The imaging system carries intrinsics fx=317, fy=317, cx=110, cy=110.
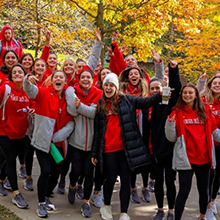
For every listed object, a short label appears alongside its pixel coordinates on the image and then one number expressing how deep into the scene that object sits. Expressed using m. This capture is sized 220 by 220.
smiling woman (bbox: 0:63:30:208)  4.77
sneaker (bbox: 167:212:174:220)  4.58
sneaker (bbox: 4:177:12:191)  5.36
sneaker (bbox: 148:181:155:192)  5.98
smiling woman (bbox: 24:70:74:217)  4.56
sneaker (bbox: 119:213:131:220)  4.47
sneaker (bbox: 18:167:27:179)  6.03
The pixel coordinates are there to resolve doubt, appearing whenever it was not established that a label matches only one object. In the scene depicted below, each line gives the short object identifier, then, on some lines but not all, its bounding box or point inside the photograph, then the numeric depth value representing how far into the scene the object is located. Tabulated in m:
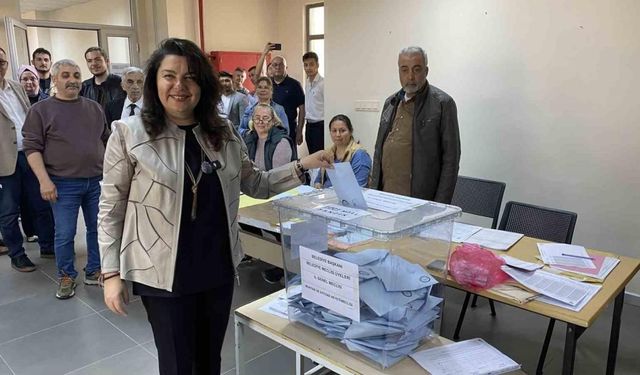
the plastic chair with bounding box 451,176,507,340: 2.82
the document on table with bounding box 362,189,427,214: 1.31
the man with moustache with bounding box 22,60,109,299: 2.85
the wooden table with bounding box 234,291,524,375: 1.21
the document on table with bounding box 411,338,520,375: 1.19
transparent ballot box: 1.20
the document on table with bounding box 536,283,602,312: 1.47
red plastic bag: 1.63
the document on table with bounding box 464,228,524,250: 2.00
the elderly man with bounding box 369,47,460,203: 2.50
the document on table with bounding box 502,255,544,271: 1.74
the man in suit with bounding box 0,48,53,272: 3.33
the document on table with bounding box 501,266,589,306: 1.53
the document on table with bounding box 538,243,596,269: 1.81
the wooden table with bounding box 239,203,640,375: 1.36
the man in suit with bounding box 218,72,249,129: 4.85
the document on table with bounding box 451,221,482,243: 2.07
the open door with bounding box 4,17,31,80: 4.73
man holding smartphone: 5.07
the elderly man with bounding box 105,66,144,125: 3.51
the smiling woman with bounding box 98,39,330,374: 1.27
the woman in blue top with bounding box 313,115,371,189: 3.20
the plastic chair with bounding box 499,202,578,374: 2.29
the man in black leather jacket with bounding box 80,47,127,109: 3.81
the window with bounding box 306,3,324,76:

════════════════

__Prompt__
Above this instruction are the records; retype exactly the lines from the one containing "man holding smartphone: 5.07" up to and including the one containing "the plastic chair with bounding box 499,202,578,374: 2.29".

__Exercise solution__
man holding smartphone: 5.07
the elderly man with bounding box 105,66,144,125: 3.51
the smiling woman with bounding box 98,39,330,374: 1.27
the woman in blue top with bounding box 313,115,371,189: 3.20
the plastic chair with bounding box 499,202,578,374: 2.29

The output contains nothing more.